What the exercise asks: Continue the guide to the statslibx command-line tool, picking up right after its last line.

Passage to read:
If you see the welcome banner above, you are ready to start analysing data from the terminal. The version number matches the installed Python package.
Example Workflows
Quick data exploration
Get a feel for a new dataset in seconds by chaining the most common commands:
# 1. Preview the data
statslibx preview titanic -n 5
# 2. Check data quality
statslibx quality titanic
# 3. Descriptive statistics for numeric columns
statslibx describe titanic -n
# 4. Profile categorical columns
statslibx data titanic -t -m
Analyse a local file
Point the CLI at any CSV or Excel file on your machine:
# Full description of a local CSV
statslibx describe "./data/sales_2024.csv"

(Records from a dataset)
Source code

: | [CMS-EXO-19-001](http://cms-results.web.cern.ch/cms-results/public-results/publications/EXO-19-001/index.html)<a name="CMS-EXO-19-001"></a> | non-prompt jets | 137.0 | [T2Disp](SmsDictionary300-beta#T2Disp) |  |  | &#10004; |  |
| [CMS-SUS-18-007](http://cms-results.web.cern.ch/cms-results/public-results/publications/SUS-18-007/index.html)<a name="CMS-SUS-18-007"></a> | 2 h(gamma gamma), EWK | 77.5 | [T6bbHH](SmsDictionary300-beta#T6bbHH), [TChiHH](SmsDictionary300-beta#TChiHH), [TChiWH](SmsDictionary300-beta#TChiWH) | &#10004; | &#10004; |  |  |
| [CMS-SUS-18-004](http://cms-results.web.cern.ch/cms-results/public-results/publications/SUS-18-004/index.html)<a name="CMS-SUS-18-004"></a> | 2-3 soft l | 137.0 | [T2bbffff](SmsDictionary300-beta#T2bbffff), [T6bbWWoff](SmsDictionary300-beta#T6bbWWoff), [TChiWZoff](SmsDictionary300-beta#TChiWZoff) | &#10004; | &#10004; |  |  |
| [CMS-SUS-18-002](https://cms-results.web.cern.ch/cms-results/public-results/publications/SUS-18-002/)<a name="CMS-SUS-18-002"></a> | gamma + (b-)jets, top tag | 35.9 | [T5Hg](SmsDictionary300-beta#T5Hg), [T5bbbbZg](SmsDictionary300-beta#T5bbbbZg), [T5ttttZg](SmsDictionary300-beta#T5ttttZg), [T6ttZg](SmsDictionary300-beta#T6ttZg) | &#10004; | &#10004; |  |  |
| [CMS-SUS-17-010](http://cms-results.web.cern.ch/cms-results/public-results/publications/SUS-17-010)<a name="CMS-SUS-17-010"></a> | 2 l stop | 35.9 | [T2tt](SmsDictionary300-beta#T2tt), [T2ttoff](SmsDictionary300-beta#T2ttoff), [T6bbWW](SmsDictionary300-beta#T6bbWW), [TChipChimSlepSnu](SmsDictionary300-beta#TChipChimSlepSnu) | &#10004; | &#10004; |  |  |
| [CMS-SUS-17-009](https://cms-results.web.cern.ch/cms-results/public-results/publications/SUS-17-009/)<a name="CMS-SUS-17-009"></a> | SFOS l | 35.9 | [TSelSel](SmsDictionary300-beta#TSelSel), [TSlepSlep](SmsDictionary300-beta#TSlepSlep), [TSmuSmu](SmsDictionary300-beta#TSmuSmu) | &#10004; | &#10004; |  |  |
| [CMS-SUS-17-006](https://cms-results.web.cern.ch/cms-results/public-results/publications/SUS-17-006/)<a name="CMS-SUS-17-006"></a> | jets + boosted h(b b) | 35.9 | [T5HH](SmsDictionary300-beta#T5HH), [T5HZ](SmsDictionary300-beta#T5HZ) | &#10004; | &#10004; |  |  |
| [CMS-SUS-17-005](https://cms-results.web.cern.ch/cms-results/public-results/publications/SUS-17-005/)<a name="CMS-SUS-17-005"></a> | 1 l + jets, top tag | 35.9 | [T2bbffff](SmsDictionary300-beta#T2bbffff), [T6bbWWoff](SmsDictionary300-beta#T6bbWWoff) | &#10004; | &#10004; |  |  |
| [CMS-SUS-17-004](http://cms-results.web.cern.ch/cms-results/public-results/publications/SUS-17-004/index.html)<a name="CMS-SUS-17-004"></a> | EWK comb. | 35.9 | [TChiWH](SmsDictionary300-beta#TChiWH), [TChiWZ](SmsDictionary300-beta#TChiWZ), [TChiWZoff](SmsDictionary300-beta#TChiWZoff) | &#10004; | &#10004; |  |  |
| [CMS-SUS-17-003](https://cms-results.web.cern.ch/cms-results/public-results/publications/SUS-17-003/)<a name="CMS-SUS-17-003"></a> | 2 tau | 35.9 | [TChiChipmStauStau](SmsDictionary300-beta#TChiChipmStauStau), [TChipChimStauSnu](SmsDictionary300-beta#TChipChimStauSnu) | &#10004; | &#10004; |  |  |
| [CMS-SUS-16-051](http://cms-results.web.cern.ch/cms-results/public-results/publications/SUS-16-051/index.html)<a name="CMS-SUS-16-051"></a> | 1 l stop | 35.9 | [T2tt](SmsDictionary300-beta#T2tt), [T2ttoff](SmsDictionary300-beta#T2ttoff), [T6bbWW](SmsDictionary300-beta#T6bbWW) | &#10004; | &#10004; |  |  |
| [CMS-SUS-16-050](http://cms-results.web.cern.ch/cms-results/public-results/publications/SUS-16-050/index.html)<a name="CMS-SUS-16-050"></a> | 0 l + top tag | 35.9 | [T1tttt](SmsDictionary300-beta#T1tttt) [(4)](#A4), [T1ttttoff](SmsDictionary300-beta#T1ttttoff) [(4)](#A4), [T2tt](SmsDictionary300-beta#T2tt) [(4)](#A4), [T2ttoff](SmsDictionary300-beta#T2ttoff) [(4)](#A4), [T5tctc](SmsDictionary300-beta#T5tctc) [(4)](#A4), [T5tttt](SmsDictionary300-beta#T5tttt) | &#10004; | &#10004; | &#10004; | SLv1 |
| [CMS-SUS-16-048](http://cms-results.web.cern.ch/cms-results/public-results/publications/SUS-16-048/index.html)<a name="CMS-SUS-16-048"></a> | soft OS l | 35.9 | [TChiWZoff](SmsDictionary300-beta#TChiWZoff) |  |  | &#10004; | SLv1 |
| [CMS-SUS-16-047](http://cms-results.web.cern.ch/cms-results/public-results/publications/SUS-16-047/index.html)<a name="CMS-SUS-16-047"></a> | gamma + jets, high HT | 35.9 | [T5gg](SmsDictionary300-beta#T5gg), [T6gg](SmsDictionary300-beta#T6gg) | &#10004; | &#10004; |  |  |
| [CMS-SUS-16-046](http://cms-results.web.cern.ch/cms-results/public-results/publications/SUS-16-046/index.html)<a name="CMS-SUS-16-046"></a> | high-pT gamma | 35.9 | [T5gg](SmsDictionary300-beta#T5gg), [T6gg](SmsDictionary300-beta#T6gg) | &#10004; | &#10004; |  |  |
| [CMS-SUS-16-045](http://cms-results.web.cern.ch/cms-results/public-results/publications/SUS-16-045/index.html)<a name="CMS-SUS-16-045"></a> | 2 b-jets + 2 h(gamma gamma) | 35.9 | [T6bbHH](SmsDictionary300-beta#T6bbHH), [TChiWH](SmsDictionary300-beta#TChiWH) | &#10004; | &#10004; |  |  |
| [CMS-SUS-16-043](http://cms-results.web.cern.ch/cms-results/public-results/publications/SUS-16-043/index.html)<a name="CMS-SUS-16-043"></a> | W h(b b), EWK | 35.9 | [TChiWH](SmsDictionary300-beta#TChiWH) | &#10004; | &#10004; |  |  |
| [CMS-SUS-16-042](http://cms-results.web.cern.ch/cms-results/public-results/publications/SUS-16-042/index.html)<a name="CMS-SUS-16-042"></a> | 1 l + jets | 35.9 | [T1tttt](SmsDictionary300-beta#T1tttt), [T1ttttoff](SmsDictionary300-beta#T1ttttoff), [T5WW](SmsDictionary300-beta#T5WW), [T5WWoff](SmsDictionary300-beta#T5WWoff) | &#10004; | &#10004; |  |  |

Output of the task:
# Quality report with verbose output
statslibx quality "./data/sales_2024.csv" -v
# Preview a random sample
statslibx preview "./data/sales_2024.csv" -n 10 -s
Quick comparison
Compare two built-in datasets side by side:
# Iris — balanced numeric dataset
statslibx info iris
# Titanic — mixed types with missing values
statslibx info titanic -d
Tip: Use statslibx <command> --help to view the full option list for any command directly in your terminal.